*** Begin section ***

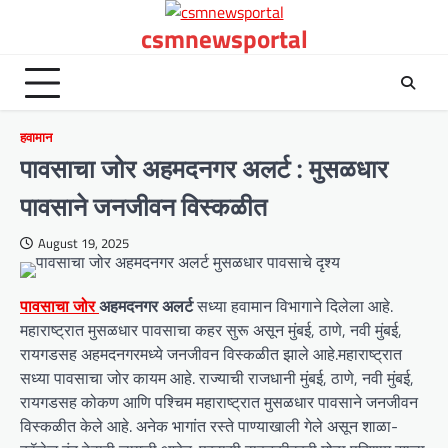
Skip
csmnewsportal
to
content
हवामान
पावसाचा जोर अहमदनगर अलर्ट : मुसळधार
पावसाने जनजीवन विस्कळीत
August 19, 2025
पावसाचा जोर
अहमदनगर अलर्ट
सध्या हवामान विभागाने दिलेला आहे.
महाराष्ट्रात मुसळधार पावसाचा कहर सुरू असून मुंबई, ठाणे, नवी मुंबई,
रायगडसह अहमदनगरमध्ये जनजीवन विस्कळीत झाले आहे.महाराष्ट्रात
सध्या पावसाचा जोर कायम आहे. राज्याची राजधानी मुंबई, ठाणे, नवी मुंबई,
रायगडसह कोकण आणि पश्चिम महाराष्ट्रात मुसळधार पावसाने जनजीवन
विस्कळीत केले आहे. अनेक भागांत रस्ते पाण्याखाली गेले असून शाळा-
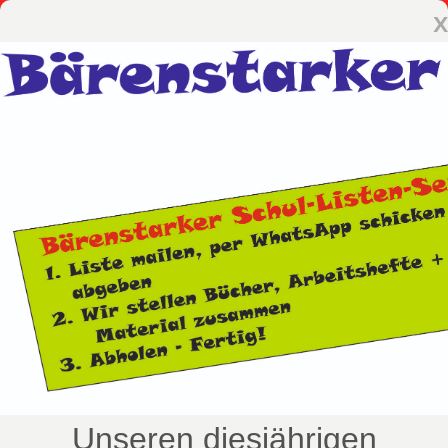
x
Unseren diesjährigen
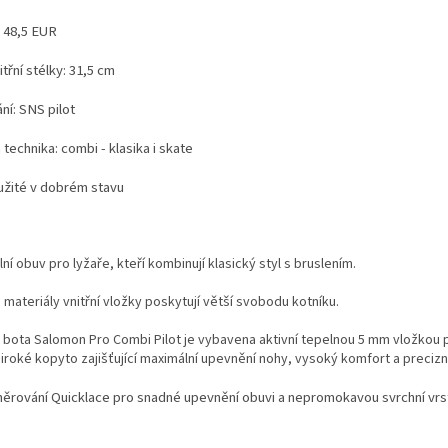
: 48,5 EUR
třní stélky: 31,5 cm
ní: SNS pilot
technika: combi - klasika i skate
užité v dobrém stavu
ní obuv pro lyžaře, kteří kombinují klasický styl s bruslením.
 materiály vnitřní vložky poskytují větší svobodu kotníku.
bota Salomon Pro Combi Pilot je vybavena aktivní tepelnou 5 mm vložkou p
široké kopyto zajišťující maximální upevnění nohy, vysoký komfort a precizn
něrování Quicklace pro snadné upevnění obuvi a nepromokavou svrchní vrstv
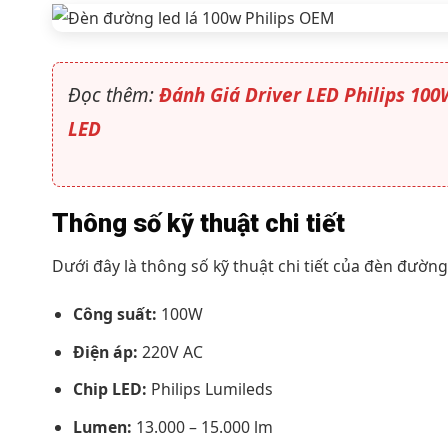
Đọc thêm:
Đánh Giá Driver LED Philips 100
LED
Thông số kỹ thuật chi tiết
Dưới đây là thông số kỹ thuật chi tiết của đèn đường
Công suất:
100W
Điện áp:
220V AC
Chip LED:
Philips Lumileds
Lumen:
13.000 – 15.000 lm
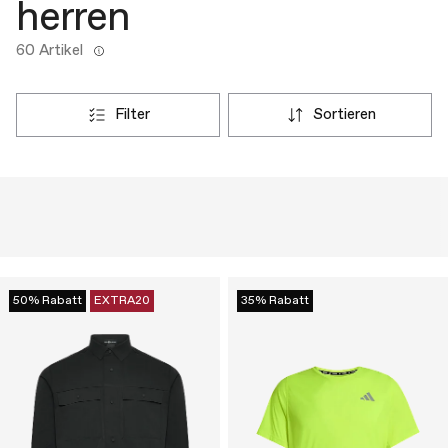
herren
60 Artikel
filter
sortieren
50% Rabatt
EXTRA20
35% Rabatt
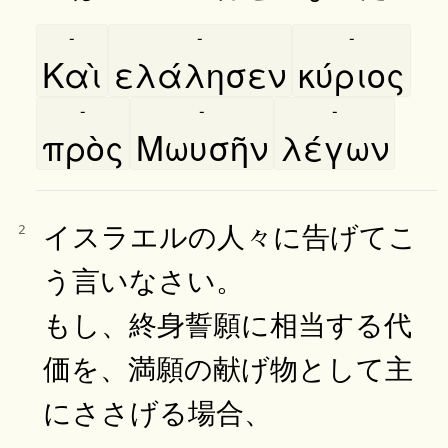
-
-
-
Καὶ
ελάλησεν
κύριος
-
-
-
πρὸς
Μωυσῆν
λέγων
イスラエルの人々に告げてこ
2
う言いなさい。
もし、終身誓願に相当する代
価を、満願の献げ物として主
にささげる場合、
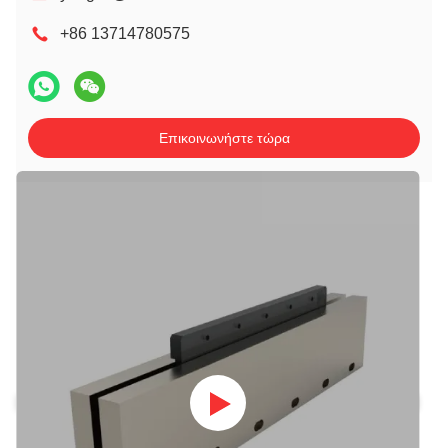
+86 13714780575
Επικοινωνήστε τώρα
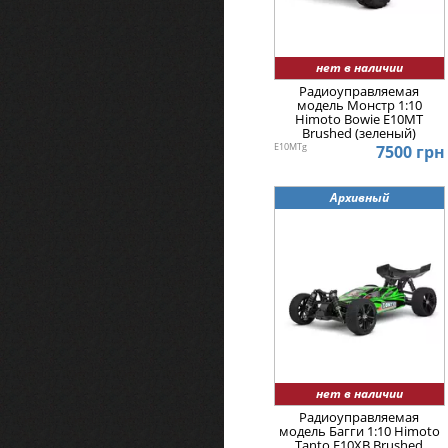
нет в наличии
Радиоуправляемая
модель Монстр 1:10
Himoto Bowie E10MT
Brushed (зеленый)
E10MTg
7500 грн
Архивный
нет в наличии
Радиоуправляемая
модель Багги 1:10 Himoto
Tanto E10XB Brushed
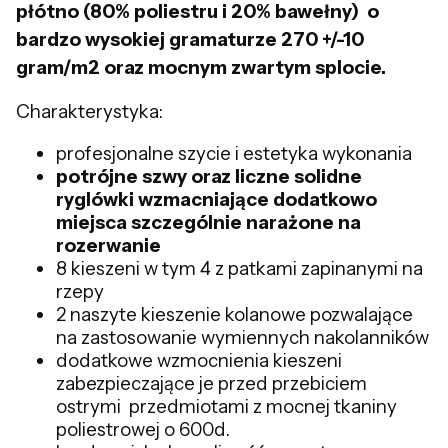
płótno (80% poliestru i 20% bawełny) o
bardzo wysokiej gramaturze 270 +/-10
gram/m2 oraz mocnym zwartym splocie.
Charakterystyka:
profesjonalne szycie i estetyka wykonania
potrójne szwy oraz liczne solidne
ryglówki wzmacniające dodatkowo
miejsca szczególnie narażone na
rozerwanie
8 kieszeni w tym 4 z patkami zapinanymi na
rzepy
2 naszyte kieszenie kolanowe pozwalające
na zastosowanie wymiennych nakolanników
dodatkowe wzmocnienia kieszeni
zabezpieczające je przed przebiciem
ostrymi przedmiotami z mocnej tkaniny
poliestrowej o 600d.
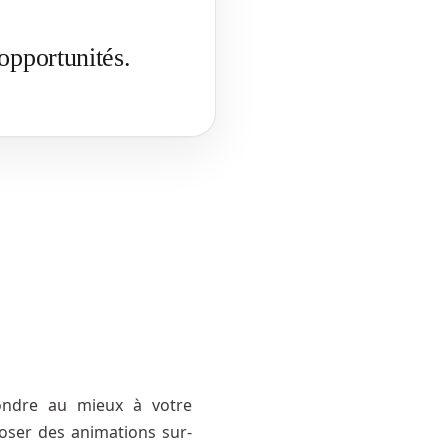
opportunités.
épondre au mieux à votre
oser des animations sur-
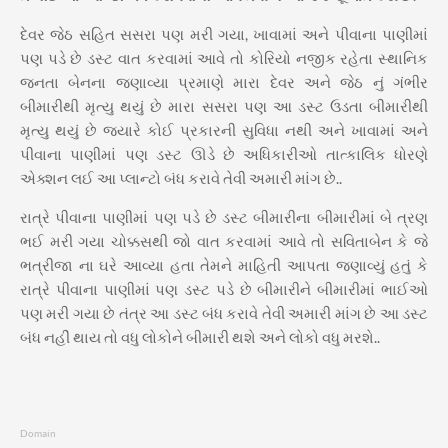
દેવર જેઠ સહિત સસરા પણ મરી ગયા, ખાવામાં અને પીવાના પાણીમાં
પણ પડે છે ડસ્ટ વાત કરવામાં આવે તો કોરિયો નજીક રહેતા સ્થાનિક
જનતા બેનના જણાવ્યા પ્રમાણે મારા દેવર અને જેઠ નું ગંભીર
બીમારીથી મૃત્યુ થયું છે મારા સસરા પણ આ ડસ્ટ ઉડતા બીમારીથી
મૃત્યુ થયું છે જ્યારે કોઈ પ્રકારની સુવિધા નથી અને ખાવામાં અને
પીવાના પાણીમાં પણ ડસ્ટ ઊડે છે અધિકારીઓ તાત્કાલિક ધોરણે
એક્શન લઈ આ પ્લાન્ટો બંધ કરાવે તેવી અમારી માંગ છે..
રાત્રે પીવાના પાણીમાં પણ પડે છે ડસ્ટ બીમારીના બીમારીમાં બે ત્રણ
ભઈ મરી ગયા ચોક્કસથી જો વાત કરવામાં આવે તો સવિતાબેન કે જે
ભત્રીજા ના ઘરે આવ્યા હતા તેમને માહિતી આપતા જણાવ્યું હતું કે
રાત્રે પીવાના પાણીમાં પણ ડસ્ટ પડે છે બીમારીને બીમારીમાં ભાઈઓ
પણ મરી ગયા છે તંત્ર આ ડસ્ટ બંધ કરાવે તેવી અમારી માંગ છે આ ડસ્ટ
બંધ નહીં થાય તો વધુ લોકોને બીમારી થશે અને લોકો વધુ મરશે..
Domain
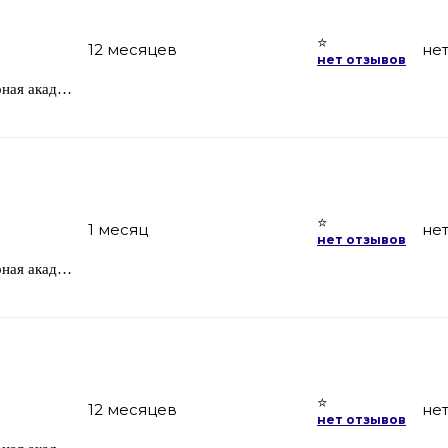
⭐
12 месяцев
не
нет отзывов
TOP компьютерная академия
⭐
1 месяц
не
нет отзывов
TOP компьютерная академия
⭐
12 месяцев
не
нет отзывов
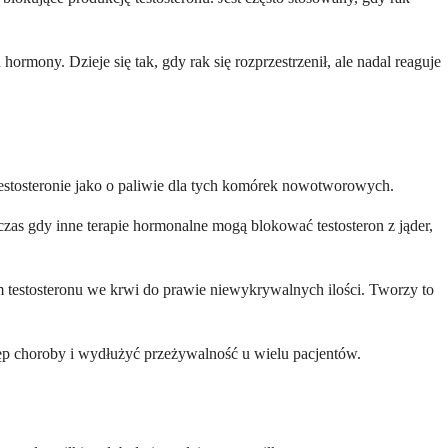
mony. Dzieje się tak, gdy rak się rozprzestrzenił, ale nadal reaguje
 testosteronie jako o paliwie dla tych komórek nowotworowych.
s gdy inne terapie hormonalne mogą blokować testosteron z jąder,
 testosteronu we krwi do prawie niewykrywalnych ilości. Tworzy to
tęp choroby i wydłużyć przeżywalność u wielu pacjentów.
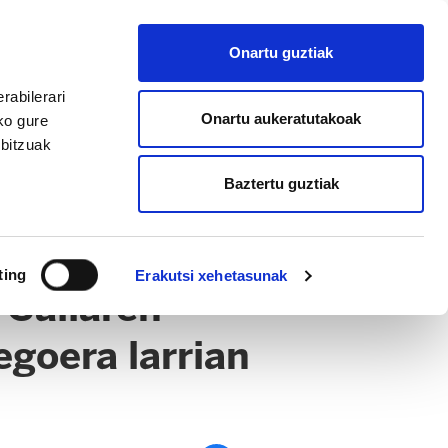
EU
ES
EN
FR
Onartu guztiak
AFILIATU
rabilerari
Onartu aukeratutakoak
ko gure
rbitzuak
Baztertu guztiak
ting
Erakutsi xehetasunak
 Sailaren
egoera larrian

*** End section ***

From the start of the items through the line holding "Unseren diesjährigen", inclusive, change "Skip" to "Jump" and write those lines out again with nothing else altered. Leave the pictures out of your answer.

Exercise response =>
Jump
csmnewsportal
to
content
हवामान
पावसाचा जोर अहमदनगर अलर्ट : मुसळधार
पावसाने जनजीवन विस्कळीत
August 19, 2025
पावसाचा जोर
अहमदनगर अलर्ट
सध्या हवामान विभागाने दिलेला आहे.
महाराष्ट्रात मुसळधार पावसाचा कहर सुरू असून मुंबई, ठाणे, नवी मुंबई,
रायगडसह अहमदनगरमध्ये जनजीवन विस्कळीत झाले आहे.महाराष्ट्रात
सध्या पावसाचा जोर कायम आहे. राज्याची राजधानी मुंबई, ठाणे, नवी मुंबई,
रायगडसह कोकण आणि पश्चिम महाराष्ट्रात मुसळधार पावसाने जनजीवन
विस्कळीत केले आहे. अनेक भागांत रस्ते पाण्याखाली गेले असून शाळा-
x
Unseren diesjährigen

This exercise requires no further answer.